Stop trying so hard he doesn't care. Just go with the visitation the court orders and leave it at that. Don't give all kinds of messages and info in between visits as it's all irrelevant to him. Do everything through email so you can keep a record of contact. You can't make him want to care or be involved.

Bellyjaby · 31/08/2012 16:45

Yanbu as long as you leave the communication lines open to him. Though personally I'd still let him know ds is ill if he gets sick again, just to keep yourself looking squeaky clean. Just don't expect anything and don't push. He can make up all the lies he wants, your ds will get proof of the truth from you. Good luck.

Oh, and if it weren't so cruel soundingid say take the dog and leave it t the mothers house.

TheQueenOfDiamonds · 31/08/2012 16:52

His mums is 100 miles away from where I live lol.

I'm just so angry that they condone this. My mum would be mortified if I behaved like this.

I've got both the kids and I'm having to give my horse up tomorrow too, whic I'm struggling to get the money together for transport for. Poor things been out all week as I've just not been able to do anything with DS with me.

Hoping someone takes an interest in my travel system, I had been planning on selling it anyway bit really need to now.

OP posts:
CaliforniaLeaving · 31/08/2012 19:50

If you a losing your Horse then drop off his dog to the RSPCA or whoever takes them, you can't even walk it so it needs to be re homed. It'll be one less thing to look after.

TheQueenOfDiamonds · 31/08/2012 20:42

I can't just leave him in one of those places. I'd never be able to live with myself. I have help walking him which is the main thing because he is only a problem when he hasn't been walked. I will manage there.

What gets me is he says he has no money to see DS or sort his shit outm Yet he's been out on the piss two nights this week that i know of. Funny how that works.

OP posts:
WilsonFrickett · 31/08/2012 20:50

Have you thought about dog fostering? I understand you care about the dog, but it really is something you don't need on your plate right now. It's also another mouth to feed.

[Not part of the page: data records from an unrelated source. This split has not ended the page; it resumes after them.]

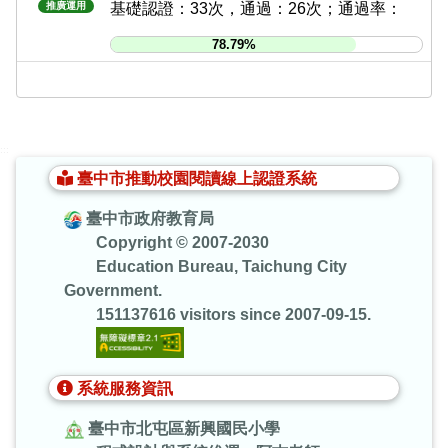
推廣運用
基礎認證：33次，通過：26次；通過率：
78.79%
:::
臺中市推動校園閱讀線上認證系統
臺中市政府教育局
Copyright © 2007-2030
Education Bureau, Taichung City
Government.
151137616 visitors since 2007-09-15.
系統服務資訊
臺中市北屯區新興國民小學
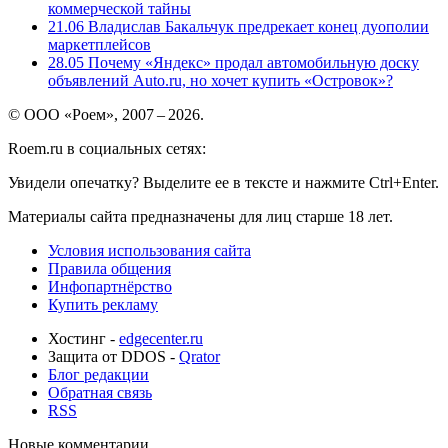
коммерческой тайны
21.06
Владислав Бакальчук предрекает конец дуополии
маркетплейсов
28.05
Почему «Яндекс» продал автомобильную доску
объявлений Auto.ru, но хочет купить «Островок»?
© ООО «Роем», 2007 – 2026.
Roem.ru в социальных сетях:
Увидели опечатку? Выделите ее в тексте и нажмите Ctrl+Enter.
Материалы сайта предназначены для лиц старше 18 лет.
Условия использования сайта
Правила общения
Инфопартнёрство
Купить рекламу
Хостинг -
edgecenter.ru
Защита от DDOS -
Qrator
Блог редакции
Обратная связь
RSS
Новые комментарии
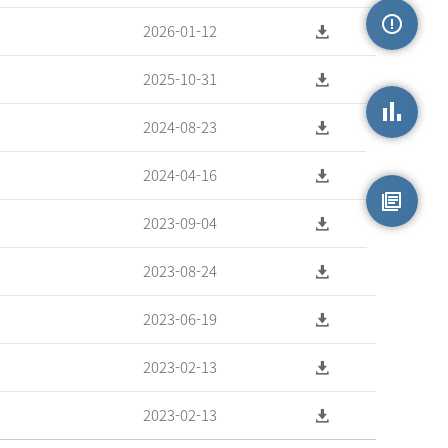
2026-01-12
손상정보
2025-10-31
2024-08-23
손상통계
2024-04-16
2023-09-04
원시자료
2023-08-24
2023-06-19
2023-02-13
2023-02-13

notmyproblem · 31/08/2012 21:05

You need to stop caring about him. Really. Every post you make shows that you still really care what he thinks -- ask yourself why? Do you need his validation? Do you need his mum to like you or even think nicely of you?

The answer is NO. Cut yourself free from these people emotionally, it will do you a world of good (easier said than done, I know). People can only make you feel angry and sad and bad if you let them. Don't let them!

Remain cool, professional and business-like with him otherwise. Let the courts deal with him. Your DS and DD need your full attention and love and care and energy for the, don't waste if on those two idiots (ex-P and his mum).

By all means vent on here though! Grin But promise yourself you will rise above it and not let yourself be held emotionally ransom over this. He's a dick, with or without you -- let him be one. Don't try to understand him or make excuses for him. It's not worth your time.

TheQueenOfDiamonds · 31/08/2012 21:41

This reply has been deleted

Message withdrawn at poster's request.

MysteryThing · 31/08/2012 22:34

If that's your son's name then I'd get that post deleted.

Sorry to hear how hard things are for you at the mo.

OlympiaLMumsnet · 31/08/2012 22:41

hi QOD, we have withdrawn your post
If you'd like we can move this to relationships too.

solidgoldbrass · 31/08/2012 22:44

Remember that this man is a wanker, minimize your contact with him to email only, and do not answer any emails which are abusive or about anything other than finance/contact. If he makes threats, save them; if he kicks off in any way, call the police. Deal with him as you would deal with a troublesome naughty animal, and don't engage.